The suggested solutions are endless, however simply changing the manager, cutting the domestic fixture list, or even reducing the number of foreigners in the game, are all simply short-term, superficial fixes.
Now is the time to get to go back to basics, back to the root of the problem. Now is the time to finally address the too long neglected grassroots side of our beautiful game.
Think about it. You wouldn't let an odd job man lay the foundations of a new house and then spend hundreds of thousands getting it built professionally because, eventually, there's a chance the whole thing could fall down.
That would be false economy of the very highest order, however essentially that is exactly what is happening with English football.
Like most odd job men, the coaches in charge of our six, seven and eight year-olds are enthusiastic volunteers who should be well-commended on their efforts to get something done.
Nevertheless, if you return to the house building metaphor, you wouldn't entrust an odd job man with the crucial first stages of a build, so why are we allowing this to happen with our footballers?
If you follow the comparison through, you end with the same problem - by the time the professionals get their hands on the product they are simply working with damaged goods.
Over the coming weeks, this supplement will tackle many of the issues faced by the grassroots game, including:
Competition v Fun
Visit any local football pitch on a Saturday or Sunday morning and you can almost guarantee that you will hear a parent or coach hollering from the sidelines.
Are these pushy adults turning young children off of the game and leading them to quit?
In trying to combat this, some parts of the country have experimented with trails where results are not recorded in tournaments in order to take away the competitive pressure.

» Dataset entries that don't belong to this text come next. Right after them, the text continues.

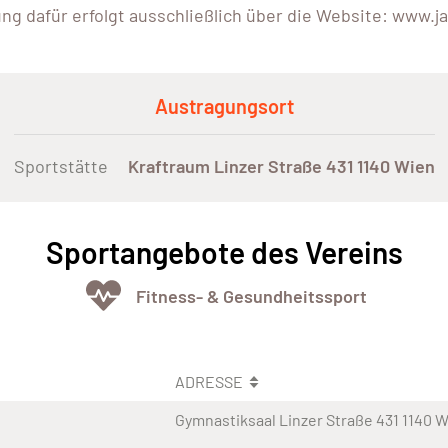
g dafür erfolgt ausschließlich über die Website: www.ja
Austragungsort
Sportstätte
Kraftraum Linzer Straße 431 1140 Wien
Sportangebote des Vereins
Fitness- & Gesundheitssport
ADRESSE
Gymnastiksaal Linzer Straße 431 1140 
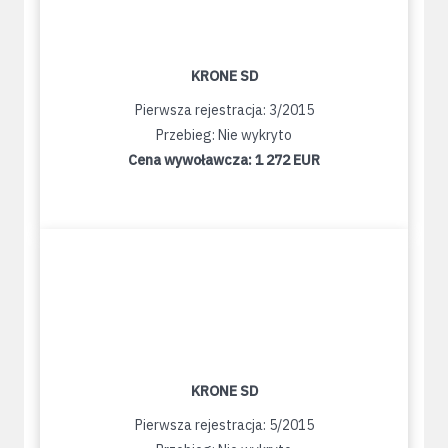
KRONE SD
Pierwsza rejestracja: 3/2015
Przebieg: Nie wykryto
Cena wywoławcza:
1 272 EUR
KRONE SD
Pierwsza rejestracja: 5/2015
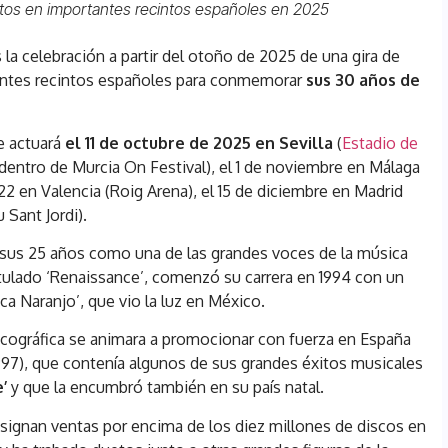
itos en importantes recintos españoles en 2025
la celebración a partir del otoño de 2025 de una gira de
antes recintos españoles para conmemorar
sus 30 años de
e actuará
el 11 de octubre de 2025 en Sevilla
(
Estadio de
s, dentro de Murcia On Festival), el 1 de noviembre en Málaga
 22 en Valencia (Roig Arena), el 15 de diciembre en Madrid
 Sant Jordi).
ró sus 25 años como una de las grandes voces de la música
itulado ‘Renaissance’, comenzó su carrera en 1994 con un
a Naranjo’, que vio la luz en México.
iscográfica se animara a promocionar con fuerza en España
997), que contenía algunos de sus grandes éxitos musicales
’
y que la encumbró también en su país natal.
 asignan ventas por encima de los diez millones de discos en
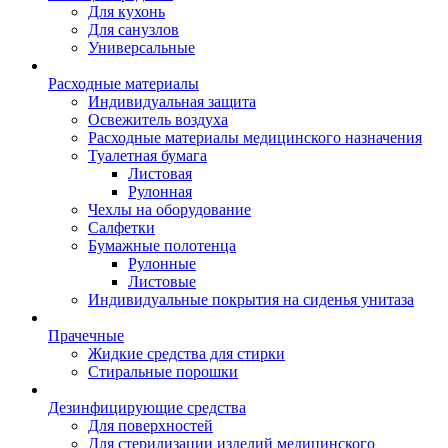
Для кухонь
Для санузлов
Универсальные
Расходные материалы
Индивидуальная защита
Освежитель воздуха
Расходные материалы медицинского назначения
Туалетная бумага
Листовая
Рулонная
Чехлы на оборудование
Салфетки
Бумажные полотенца
Рулонные
Листовые
Индивидуальные покрытия на сиденья унитаза
Прачечные
Жидкие средства для стирки
Стиральные порошки
Дезинфицирующие средства
Для поверхностей
Для стерилизации изделий медицинского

The argument here is that too much emphasis on 'just having fun' takes away a desire to win. Too often English sportsmen and women are criticised for being too gracious in defeat, so perhaps we need to be training a future generation of winners?
The small-sided game
The FA may have cited the development of the small-sided game as a key objective in their 2001 review, but the fact of the matter is that the vast majority of children are still playing on full-sized pitches.
Should a player be told they are a defender at the age of seven, years before their body and style of play has fully matured?
This particular issue is best illustrated by the foreign approach to the game. The traditionally technical Dutch team are brought up on small-sided, ball retaining games, while the Brazilians are famed for their skills nurtured in the indoor futsal game.
The result is that every player is a 'footballer', no matter what their position and as a result prove far more versatile to their coach.
Is it any wonder that youngsters are used to punting the ball up field because that is the only means to work their way forward 100 yards in the mud?
If the small-sided game is to be embraced, then appropriate sports halls and astroturf pitches which aid the passing game need to be made available and embraced.
Many footballing legends talk about how they would go straight from school down to the local park or simply in the street and kick a ball around until it got dark.
How many parents would be happy about their children doing that these days?
In days gone by, having a kickabout after school would have been one of the few things children could do to keep amused.
Now, with the internet, computer games and digital television vying for a child's attention, it's no wonder fewer youngsters are taking up the game.
This series will look at all of these issues within each stage of the grassroots ladder, speaking to schools and local clubs, before progressing to professional academies and eventually putting these findings to those within the higher echelons of the game.